Data items:
------------------------

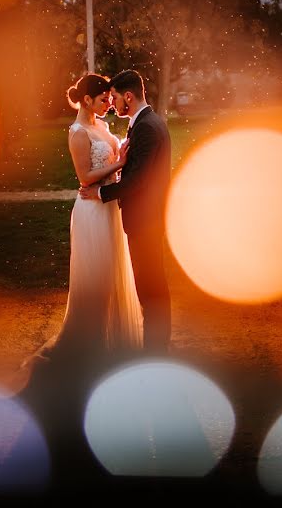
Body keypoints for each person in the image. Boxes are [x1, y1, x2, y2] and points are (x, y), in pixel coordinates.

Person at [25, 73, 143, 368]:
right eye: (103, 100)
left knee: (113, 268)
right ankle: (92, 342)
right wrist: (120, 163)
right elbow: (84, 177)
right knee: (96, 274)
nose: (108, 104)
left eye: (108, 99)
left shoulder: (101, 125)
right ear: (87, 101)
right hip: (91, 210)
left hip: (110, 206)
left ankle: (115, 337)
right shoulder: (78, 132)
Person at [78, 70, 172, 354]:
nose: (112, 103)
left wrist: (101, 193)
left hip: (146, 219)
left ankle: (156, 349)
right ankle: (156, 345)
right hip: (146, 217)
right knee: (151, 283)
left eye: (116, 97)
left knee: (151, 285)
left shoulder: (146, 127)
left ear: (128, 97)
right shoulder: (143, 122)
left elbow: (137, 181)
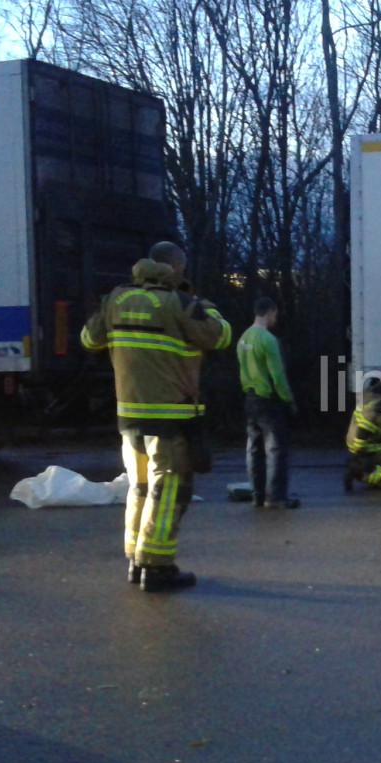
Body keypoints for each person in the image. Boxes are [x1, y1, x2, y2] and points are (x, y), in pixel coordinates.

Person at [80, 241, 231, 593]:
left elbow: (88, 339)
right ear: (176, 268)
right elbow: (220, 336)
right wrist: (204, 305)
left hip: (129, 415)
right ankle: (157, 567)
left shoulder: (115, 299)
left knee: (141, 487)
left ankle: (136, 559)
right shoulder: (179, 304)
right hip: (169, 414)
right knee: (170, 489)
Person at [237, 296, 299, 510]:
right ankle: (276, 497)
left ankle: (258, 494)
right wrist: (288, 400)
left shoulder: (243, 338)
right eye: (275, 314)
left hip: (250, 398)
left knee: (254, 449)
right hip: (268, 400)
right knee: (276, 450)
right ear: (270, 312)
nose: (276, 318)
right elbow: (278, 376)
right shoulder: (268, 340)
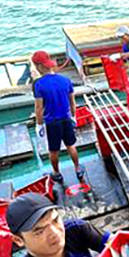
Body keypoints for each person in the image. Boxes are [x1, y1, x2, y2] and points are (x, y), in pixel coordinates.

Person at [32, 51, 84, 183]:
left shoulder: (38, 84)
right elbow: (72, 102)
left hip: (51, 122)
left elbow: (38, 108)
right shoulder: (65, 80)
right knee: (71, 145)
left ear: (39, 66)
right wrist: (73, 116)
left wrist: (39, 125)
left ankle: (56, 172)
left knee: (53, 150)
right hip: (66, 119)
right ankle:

------------------------

● WHAT YOU HAVE TO DO: Across all the lines above, repeat the wording exactly and omit the pictures.

● WRITTEN ANSWER:
Body keypoints for each person in the image. Boxes are [x1, y1, x2, y2] and points are (x, y), in pixel coordinates.

Person at [25, 73, 143, 368]:
right eye: (103, 100)
left knee: (113, 268)
right ankle: (92, 342)
right wrist: (120, 163)
right elbow: (84, 177)
right knee: (96, 274)
nose: (108, 104)
left eye: (108, 99)
left shoulder: (101, 125)
right ear: (87, 101)
right hip: (91, 210)
left hip: (110, 206)
left ankle: (115, 337)
right shoulder: (78, 132)
Person at [78, 70, 172, 354]:
nose: (112, 103)
left wrist: (101, 193)
left hip: (146, 219)
left ankle: (156, 349)
right ankle: (156, 345)
right hip: (146, 217)
right knee: (151, 283)
left eye: (116, 97)
left knee: (151, 285)
left shoulder: (146, 127)
left ear: (128, 97)
right shoulder: (143, 122)
left elbow: (137, 181)
Body keypoints for each person in the image. Boxes are [x1, y1, x2, y2] and points are (x, y), in pixel coordinates.

Person at [80, 241, 231, 593]:
left elbow: (88, 339)
right ear: (176, 268)
right elbow: (220, 336)
right wrist: (204, 305)
left hip: (129, 415)
right ankle: (157, 567)
left shoulder: (115, 299)
left knee: (141, 487)
left ankle: (136, 559)
right shoulder: (179, 304)
right hip: (169, 414)
right knee: (170, 489)
Person at [237, 296, 299, 510]:
right ankle: (276, 497)
left ankle: (258, 494)
right wrist: (288, 400)
left shoulder: (243, 338)
right eye: (275, 314)
left hip: (250, 398)
left knee: (254, 449)
right hip: (268, 400)
right knee: (276, 450)
right ear: (270, 312)
nose: (276, 318)
right elbow: (278, 376)
right shoulder: (268, 340)
Body keypoints for each person in the image. Boxes are [x1, y1, x2, y2] and points are (x, y), in pixel coordinates.

Person at [32, 51, 84, 183]:
left shoulder: (38, 84)
right elbow: (72, 102)
left hip: (51, 122)
left elbow: (38, 108)
right shoulder: (65, 80)
right knee: (71, 145)
left ear: (39, 66)
right wrist: (73, 116)
left wrist: (39, 125)
left ankle: (56, 172)
left knee: (53, 150)
right hip: (66, 119)
right ankle:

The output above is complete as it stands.